[GIVEN INSTRUCTION 1]
Answer these questions using the email below:
(a) What date and time appear in the email's Date line?
(b) Whose I-D does the writer say they look forward to?
(c) Rather than HTML, what does Helge Hess say he personally cares about?
[GIVEN INSTRUCTION 2]
Print the part of the email that opens with the words containing "Re: Multi-GET, extreme" and closes with "to James' I-D.".

[EXCERPT PROVIDED]
↓↓↓

Re: Multi-GET, extreme compression? from 陈智昌 on 2013-02-18 (ietf-http-wg@w3.org from January to March 2013)

From: 陈智昌 <willchan@chromium.org>
Date: Sun, 17 Feb 2013 19:00:20 -0800
To: Helge Hess <helge.hess@opengroupware.org>
Cc: James M Snell <jasnell@gmail.com>, Roberto Peon <grmocg@gmail.com>, HTTP Working Group <ietf-http-wg@w3.org>, Phillip Hallam-Baker <hallam@gmail.com>, Cyrus Daboo <cyrus@daboo.name>
Message-ID: <CAA4WUYh6hNKtiJHuuVxPzki+BQf=2YouAxuYc5Ea3tkmdhxDdg@mail.gmail.com>
Sorry Mark, one last email to highlight where I believe the confusion has
come from. I look forward to James' I-D.

On Sun, Feb 17, 2013 at 6:10 PM, Helge Hess <helge.hess@opengroupware.org>wrote:

> On Feb 17, 2013, at 5:52 PM, William Chan (陈智昌) <willchan@chromium.org>
> wrote:
> > I'm confused. We issue individual GETs for the individual resource URLs.
> How do we know to combine those individual resources into this magical
> /resource/set path?
>
> Well, I personally don't care too much about HTML here but about services,
> but I do think you can use the facility for this too. The browser would
> need to do some clever batching and latency management, but thats not
> really related to HTTP but HTML and an issue in any protocol.

↑↑↑

[INFORMATION SUPPLIED]
↓↓↓

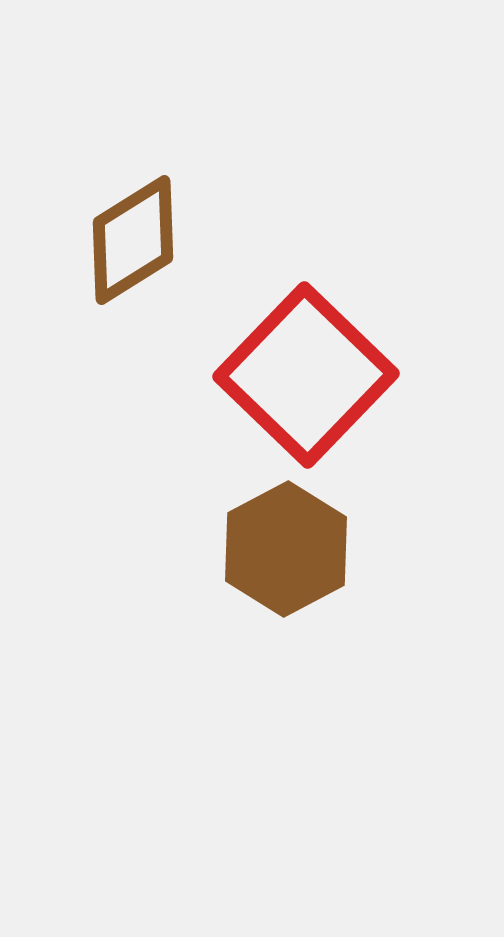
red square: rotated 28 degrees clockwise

↑↑↑
↓↓↓

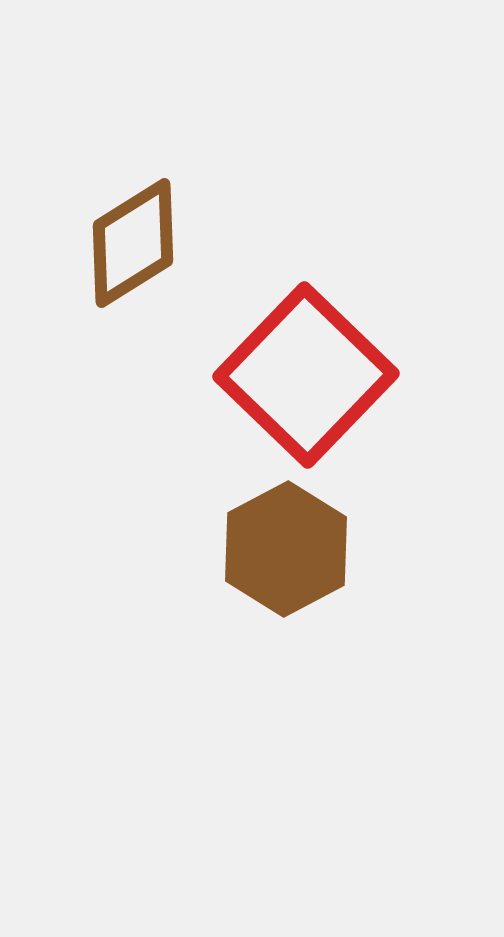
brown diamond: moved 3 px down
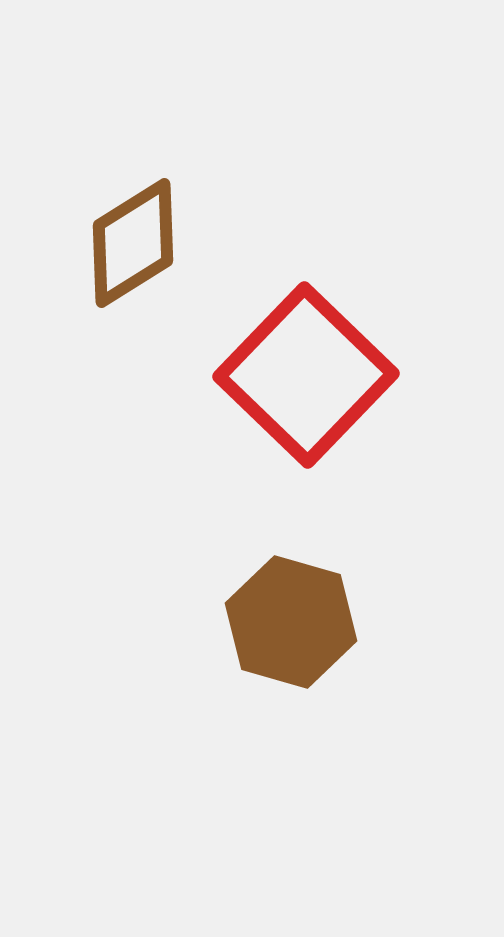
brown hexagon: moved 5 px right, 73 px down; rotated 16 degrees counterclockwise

↑↑↑
↓↓↓

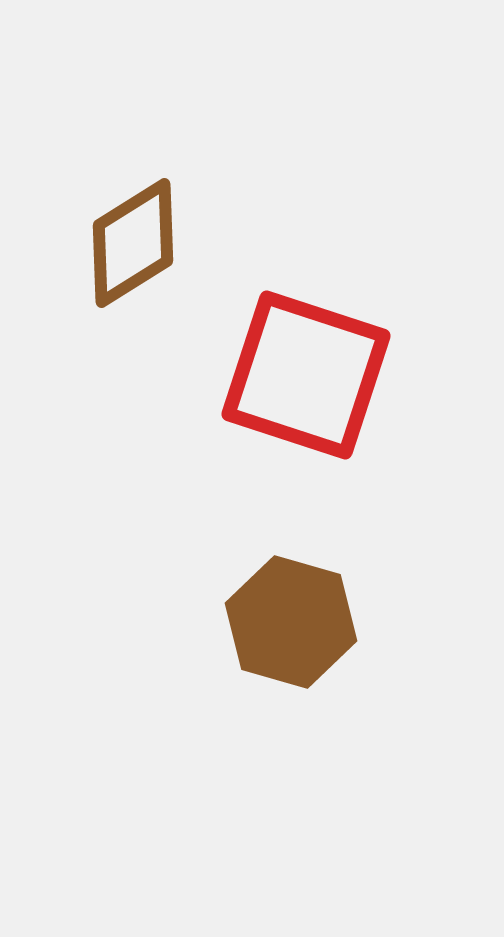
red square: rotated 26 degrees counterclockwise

↑↑↑

[TASK ANSWER 1]
(a) Sun, 17 Feb 2013 19:00:20 -0800
(b) James'
(c) Services

[TASK ANSWER 2]
Re: Multi-GET, extreme compression? from 陈智昌 on 2013-02-18 (ietf-http-wg@w3.org from January to March 2013)

From: 陈智昌 <willchan@chromium.org>
Date: Sun, 17 Feb 2013 19:00:20 -0800
To: Helge Hess <helge.hess@opengroupware.org>
Cc: James M Snell <jasnell@gmail.com>, Roberto Peon <grmocg@gmail.com>, HTTP Working Group <ietf-http-wg@w3.org>, Phillip Hallam-Baker <hallam@gmail.com>, Cyrus Daboo <cyrus@daboo.name>
Message-ID: <CAA4WUYh6hNKtiJHuuVxPzki+BQf=2YouAxuYc5Ea3tkmdhxDdg@mail.gmail.com>
Sorry Mark, one last email to highlight where I believe the confusion has
come from. I look forward to James' I-D.